→ **ARBEITSAUFTRAG 1**: Fassen Sie den Text über Christian Labhart und Ignaz Troxler in genau zwei Sätzen zusammen.
→ **ARBEITSAUFTRAG 2**: Übertragen Sie aus dem Text über Christian Labhart und Ignaz Troxler den Satz «Das brauchte Mut, gerade in einer Zeit, in der Andersdenkende Zensur oder gar Schlimmeres befürchten mussten.» ins Englische.
→ **ARBEITSAUFTRAG 3**: Schreiben Sie den Text über Christian Labhart und Ignaz Troxler im Anschluss an seinen letzten Satz weiter.

→ **VORGEGEBENER TEXT**:
____________

Christian Labhart ist ein Schweizer Filmemacher. In seinen Filmen sucht Labhart einen emotionalen Zugang zu seinen Stoffen. Zuletzt lief sein Film «Giovanni Segantini – Magie des Lichts» in den Kinos der Schweiz und Deutschlands.

In Ko-Produktion mit SRF «Sternstunden» hat Christian Labhart den Schweizer Philosophen Ignaz Troxler porträtiert.

Troxler hatte eine unbekümmerte Frechheit und war ein «Feuerkopf», wie manche sagen. Er war direkt und streitfreudig. Das brauchte Mut, gerade in einer Zeit, in der Andersdenkende Zensur oder gar Schlimmeres befürchten mussten. Troxler musste mehrmals ins Gefängnis, weil er zu frei gesprochen hatte.

Wofür hat er gekämpft?

____________

→ **AUSZÜGE AUS DATENSÄTZEN**:
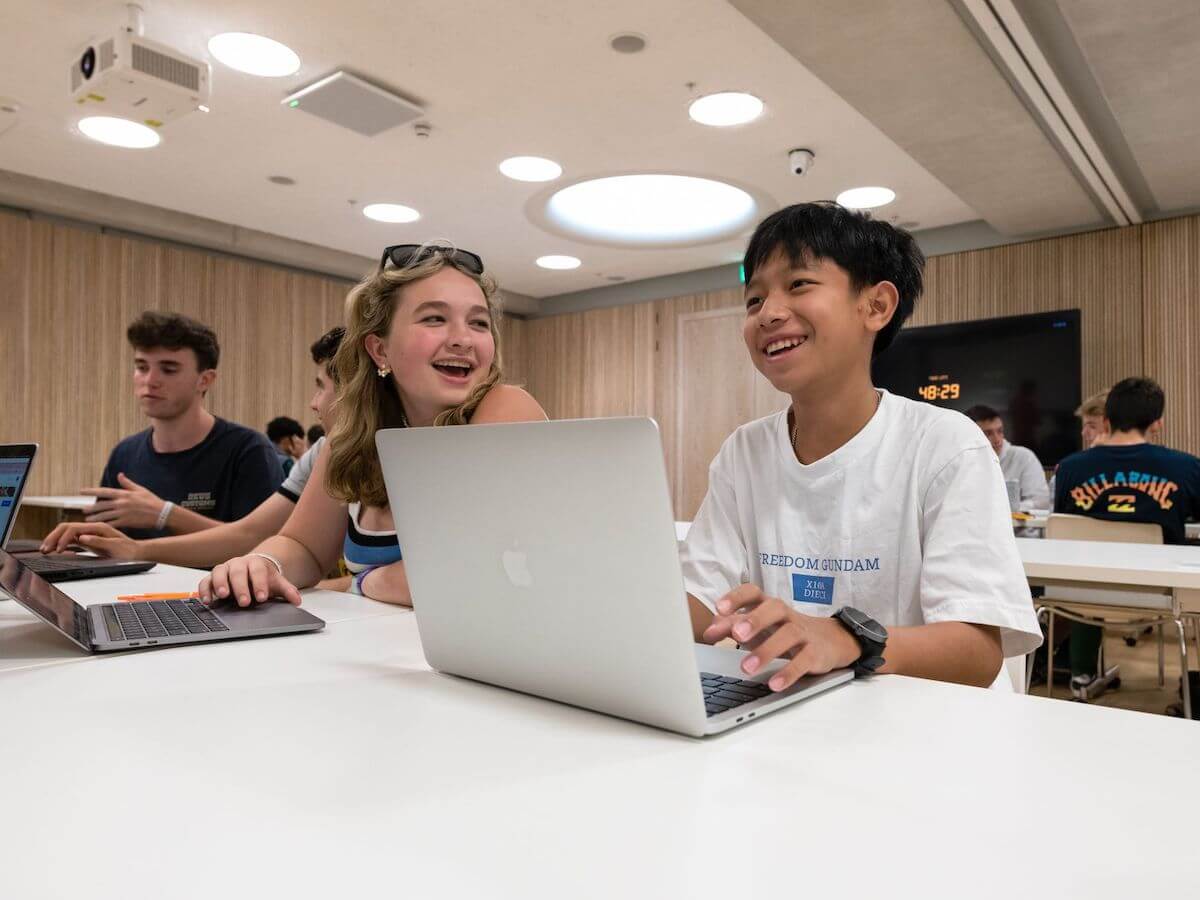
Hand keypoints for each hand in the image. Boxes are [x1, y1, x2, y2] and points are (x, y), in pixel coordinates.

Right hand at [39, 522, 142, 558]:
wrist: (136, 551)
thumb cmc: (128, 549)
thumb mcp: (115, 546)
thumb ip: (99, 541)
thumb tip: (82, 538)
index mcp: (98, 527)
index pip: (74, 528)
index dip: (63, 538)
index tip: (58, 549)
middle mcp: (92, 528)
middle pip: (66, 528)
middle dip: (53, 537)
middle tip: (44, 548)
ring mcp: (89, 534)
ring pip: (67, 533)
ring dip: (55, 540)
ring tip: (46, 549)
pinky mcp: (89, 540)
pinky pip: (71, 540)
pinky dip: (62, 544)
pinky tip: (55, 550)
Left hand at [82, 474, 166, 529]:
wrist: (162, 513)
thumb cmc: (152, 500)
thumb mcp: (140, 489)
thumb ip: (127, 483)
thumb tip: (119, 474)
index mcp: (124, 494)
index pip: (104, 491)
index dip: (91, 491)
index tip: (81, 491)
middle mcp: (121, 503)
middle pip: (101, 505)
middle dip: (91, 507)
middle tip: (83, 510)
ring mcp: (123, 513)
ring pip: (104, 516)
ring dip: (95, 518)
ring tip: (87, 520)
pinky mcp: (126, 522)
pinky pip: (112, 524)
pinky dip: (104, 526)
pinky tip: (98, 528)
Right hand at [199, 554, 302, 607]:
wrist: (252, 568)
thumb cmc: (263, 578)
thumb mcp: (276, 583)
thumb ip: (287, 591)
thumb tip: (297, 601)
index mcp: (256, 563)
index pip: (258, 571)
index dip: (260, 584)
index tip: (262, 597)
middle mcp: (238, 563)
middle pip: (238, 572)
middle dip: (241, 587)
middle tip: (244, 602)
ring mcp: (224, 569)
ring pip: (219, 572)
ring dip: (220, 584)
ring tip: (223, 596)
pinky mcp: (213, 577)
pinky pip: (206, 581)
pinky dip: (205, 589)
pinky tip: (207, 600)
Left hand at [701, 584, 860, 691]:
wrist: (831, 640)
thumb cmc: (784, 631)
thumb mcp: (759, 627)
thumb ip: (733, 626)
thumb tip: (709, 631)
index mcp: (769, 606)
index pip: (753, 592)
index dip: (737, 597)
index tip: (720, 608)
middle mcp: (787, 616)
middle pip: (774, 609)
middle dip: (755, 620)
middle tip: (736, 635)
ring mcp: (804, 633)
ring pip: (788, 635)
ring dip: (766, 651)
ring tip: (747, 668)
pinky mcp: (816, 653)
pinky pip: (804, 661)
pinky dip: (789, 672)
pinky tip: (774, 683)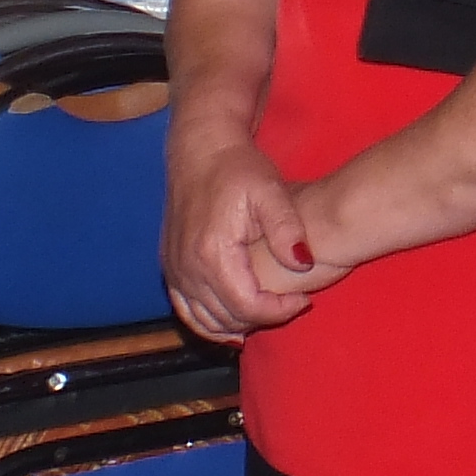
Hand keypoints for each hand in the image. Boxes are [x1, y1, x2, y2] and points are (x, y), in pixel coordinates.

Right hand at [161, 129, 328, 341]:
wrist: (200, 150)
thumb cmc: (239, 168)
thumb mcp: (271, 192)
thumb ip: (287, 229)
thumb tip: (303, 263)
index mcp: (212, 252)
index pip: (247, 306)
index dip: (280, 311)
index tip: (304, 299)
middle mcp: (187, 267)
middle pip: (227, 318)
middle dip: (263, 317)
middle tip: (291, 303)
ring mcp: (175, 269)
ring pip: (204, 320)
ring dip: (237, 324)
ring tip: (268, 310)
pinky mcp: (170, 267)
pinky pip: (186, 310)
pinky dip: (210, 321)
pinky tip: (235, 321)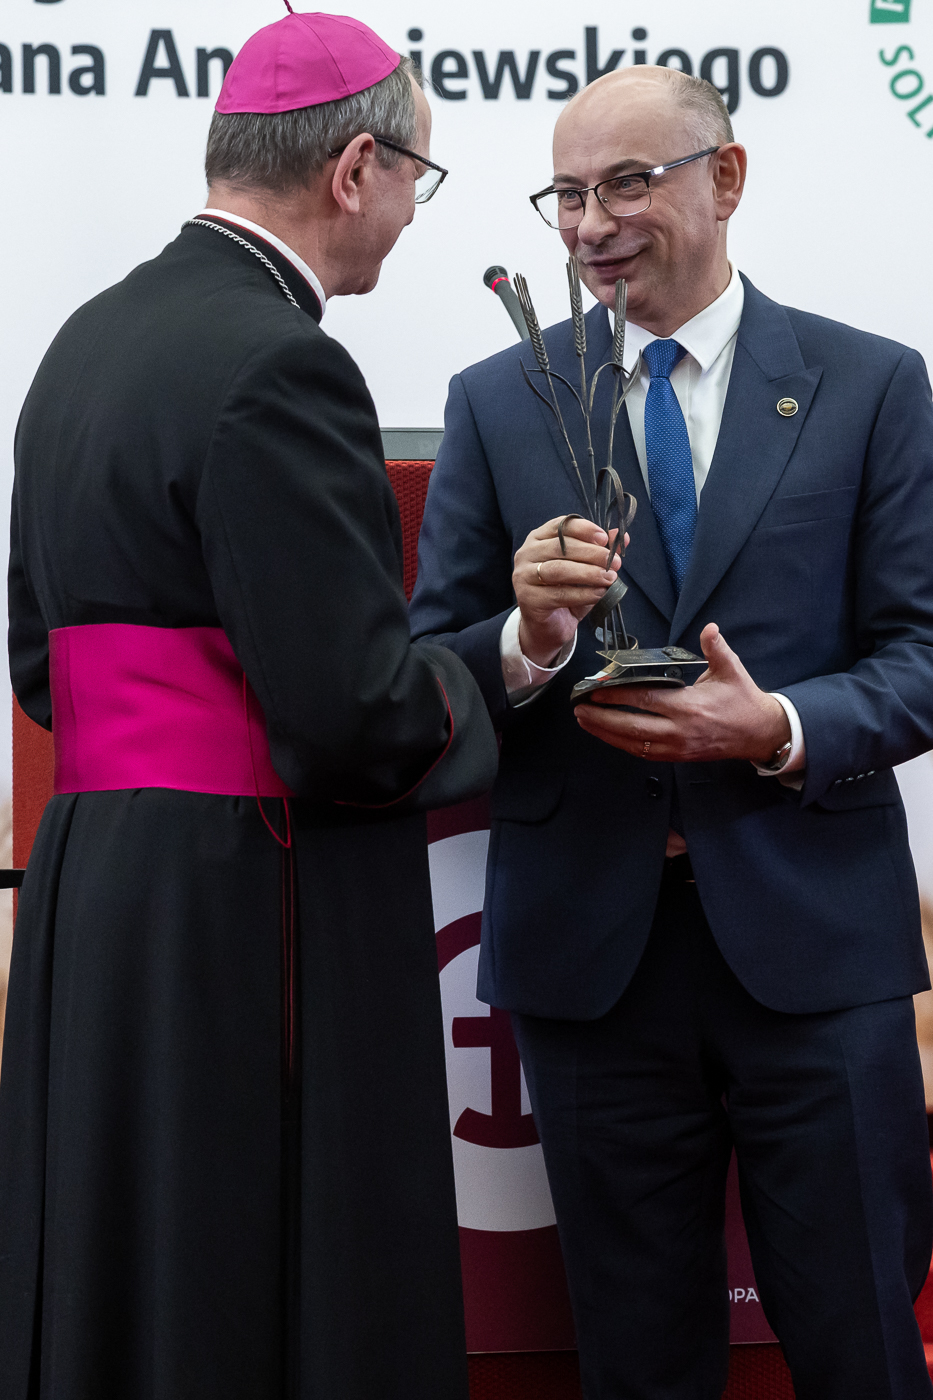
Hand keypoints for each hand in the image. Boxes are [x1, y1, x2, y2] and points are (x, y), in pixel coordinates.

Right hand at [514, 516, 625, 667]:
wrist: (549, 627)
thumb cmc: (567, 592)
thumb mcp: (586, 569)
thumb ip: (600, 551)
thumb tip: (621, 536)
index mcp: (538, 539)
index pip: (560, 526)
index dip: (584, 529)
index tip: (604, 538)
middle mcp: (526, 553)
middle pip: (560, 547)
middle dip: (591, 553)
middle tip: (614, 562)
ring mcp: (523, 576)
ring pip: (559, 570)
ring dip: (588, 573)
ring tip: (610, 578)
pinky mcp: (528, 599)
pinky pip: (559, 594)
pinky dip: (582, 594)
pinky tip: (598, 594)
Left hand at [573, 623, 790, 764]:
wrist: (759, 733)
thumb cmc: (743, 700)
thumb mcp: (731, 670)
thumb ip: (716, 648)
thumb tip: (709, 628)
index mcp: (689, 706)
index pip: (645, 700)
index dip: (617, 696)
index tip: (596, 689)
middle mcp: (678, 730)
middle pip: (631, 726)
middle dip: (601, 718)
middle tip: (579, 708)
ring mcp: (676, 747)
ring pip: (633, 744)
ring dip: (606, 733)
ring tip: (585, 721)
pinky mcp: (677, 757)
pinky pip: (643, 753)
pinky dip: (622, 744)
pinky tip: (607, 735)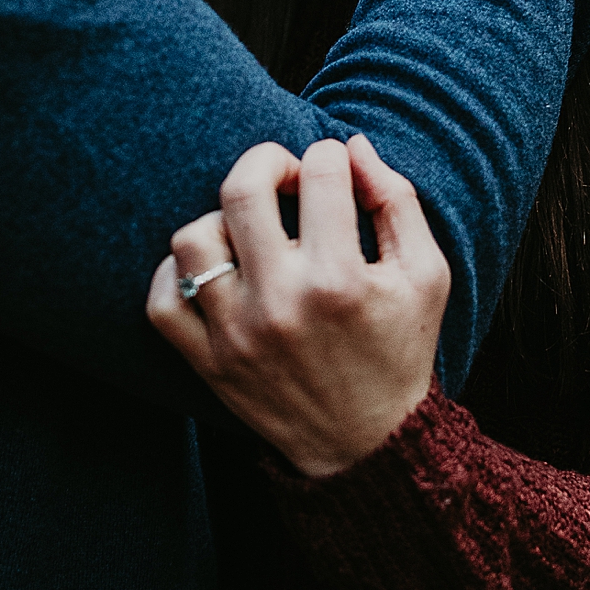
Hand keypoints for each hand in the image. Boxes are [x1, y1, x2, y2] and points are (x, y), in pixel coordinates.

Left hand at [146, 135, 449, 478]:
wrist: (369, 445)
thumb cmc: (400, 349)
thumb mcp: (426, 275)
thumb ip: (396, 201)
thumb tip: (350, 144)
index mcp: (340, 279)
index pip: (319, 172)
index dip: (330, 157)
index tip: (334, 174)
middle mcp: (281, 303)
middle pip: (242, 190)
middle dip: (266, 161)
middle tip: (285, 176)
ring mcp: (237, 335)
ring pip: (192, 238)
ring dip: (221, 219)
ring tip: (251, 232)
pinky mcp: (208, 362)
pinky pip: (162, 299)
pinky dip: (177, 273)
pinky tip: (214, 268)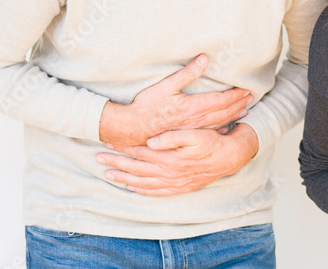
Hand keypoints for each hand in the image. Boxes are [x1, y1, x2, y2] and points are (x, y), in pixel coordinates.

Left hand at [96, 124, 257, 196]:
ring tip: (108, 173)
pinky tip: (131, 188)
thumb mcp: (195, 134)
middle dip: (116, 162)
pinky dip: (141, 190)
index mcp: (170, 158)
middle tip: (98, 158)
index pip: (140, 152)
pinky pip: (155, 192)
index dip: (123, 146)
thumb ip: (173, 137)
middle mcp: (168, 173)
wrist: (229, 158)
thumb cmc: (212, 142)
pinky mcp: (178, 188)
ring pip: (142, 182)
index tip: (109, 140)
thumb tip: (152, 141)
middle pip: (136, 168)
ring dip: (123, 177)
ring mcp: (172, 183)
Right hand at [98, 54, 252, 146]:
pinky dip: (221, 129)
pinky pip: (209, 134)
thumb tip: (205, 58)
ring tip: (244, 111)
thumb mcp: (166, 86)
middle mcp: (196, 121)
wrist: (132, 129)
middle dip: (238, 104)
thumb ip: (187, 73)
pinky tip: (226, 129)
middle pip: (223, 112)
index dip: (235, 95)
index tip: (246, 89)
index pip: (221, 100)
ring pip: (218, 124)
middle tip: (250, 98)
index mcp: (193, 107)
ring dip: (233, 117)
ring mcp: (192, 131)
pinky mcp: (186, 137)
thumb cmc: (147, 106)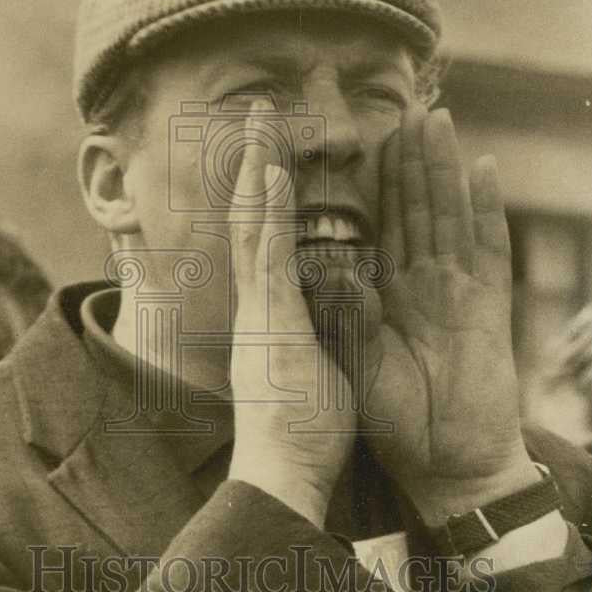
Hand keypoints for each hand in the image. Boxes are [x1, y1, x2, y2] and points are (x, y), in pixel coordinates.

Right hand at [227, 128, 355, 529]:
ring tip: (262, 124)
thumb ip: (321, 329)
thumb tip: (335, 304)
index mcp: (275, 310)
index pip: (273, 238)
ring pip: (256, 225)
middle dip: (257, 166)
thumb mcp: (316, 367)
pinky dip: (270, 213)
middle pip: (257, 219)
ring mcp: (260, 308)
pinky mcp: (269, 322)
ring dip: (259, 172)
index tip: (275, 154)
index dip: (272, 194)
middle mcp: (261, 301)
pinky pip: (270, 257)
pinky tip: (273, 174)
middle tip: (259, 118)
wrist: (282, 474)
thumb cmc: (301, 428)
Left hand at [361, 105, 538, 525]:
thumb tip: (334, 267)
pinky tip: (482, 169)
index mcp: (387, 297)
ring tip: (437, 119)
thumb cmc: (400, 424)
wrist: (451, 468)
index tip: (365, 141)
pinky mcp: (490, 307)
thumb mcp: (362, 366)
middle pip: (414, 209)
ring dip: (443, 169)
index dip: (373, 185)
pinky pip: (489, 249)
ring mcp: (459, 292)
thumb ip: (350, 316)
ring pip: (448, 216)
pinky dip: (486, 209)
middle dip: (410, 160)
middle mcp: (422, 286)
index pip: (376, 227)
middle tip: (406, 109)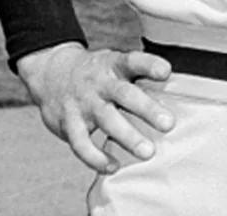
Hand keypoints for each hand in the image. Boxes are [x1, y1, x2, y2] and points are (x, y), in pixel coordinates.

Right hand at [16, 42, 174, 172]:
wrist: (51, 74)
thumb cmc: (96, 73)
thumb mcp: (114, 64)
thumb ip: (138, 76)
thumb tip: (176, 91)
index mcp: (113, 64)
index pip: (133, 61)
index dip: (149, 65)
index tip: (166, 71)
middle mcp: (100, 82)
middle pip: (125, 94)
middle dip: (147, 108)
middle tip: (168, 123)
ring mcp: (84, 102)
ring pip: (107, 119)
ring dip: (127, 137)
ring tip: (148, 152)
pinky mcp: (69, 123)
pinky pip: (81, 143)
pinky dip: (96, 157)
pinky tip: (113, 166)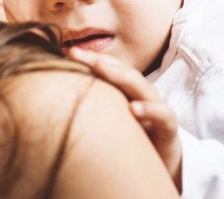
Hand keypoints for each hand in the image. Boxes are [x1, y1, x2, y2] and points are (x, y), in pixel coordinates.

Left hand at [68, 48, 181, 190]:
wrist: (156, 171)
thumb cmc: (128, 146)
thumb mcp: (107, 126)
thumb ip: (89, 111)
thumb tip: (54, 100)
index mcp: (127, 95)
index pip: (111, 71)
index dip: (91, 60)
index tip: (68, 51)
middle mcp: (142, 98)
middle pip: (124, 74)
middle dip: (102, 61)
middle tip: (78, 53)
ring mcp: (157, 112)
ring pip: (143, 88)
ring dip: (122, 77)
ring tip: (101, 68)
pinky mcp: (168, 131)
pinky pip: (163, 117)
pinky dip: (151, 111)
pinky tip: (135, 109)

____________

→ **LÖSUNG 1**: Christian Labhart ist ein Schweizer Filmemacher, der einen emotionalen Zugang zu seinen Stoffen sucht und in Ko-Produktion mit SRF «Sternstunden» den Schweizer Philosophen Ignaz Troxler porträtiert hat. Troxler war direkt und streitfreudig und musste mehrmals ins Gefängnis, weil er zu frei gesprochen hatte.

→ **LÖSUNG 2**: That took courage, especially at a time when dissenters had to fear censorship or even worse.

→ **LÖSUNG 3**:
Als Lehrer war sein Anliegen klar: Er wollte die Schülerinnen und Schüler zum freien und eigenständigen Denken erziehen, ohne harte Strafen und Disziplinarmassnahmen. In der Medizin plädierte er für ein ganzheitliches Menschenbild, das den Menschen nicht als komplexe Maschine sieht, sondern auch als geistig-seelisches Wesen.

Und in der Politik?

Als Politiker kämpfte er für mehr Demokratie, Mitbestimmung und Pressefreiheit. Der Urdemokrat Troxler glaubte an die Stimme des Volkes, auch wenn sie sich manchmal irrt. Damals war das radikal, denn ein Grossteil der Bevölkerung bestand aus Analphabeten. Von seinen freisinnigen Freunden unterschied sich Troxler durch einen expliziten Rückbezug auf die Gründungsmythen der Eidgenossenschaft von 1291. Diesen Geist des Ursprungs wollte er bewahren.

Was verdanken wir heute Troxler?

Er war einer der wichtigsten Vordenker und Baumeister der modernen Schweiz bei der Staatsgründung von 1848. Das Zweikammersystem, insbesondere der Ständerat, war mitunter seine Idee. Er kämpfte für ein Modell nach amerikanischem Vorbild.

Zeichnung von Ignaz Troxler.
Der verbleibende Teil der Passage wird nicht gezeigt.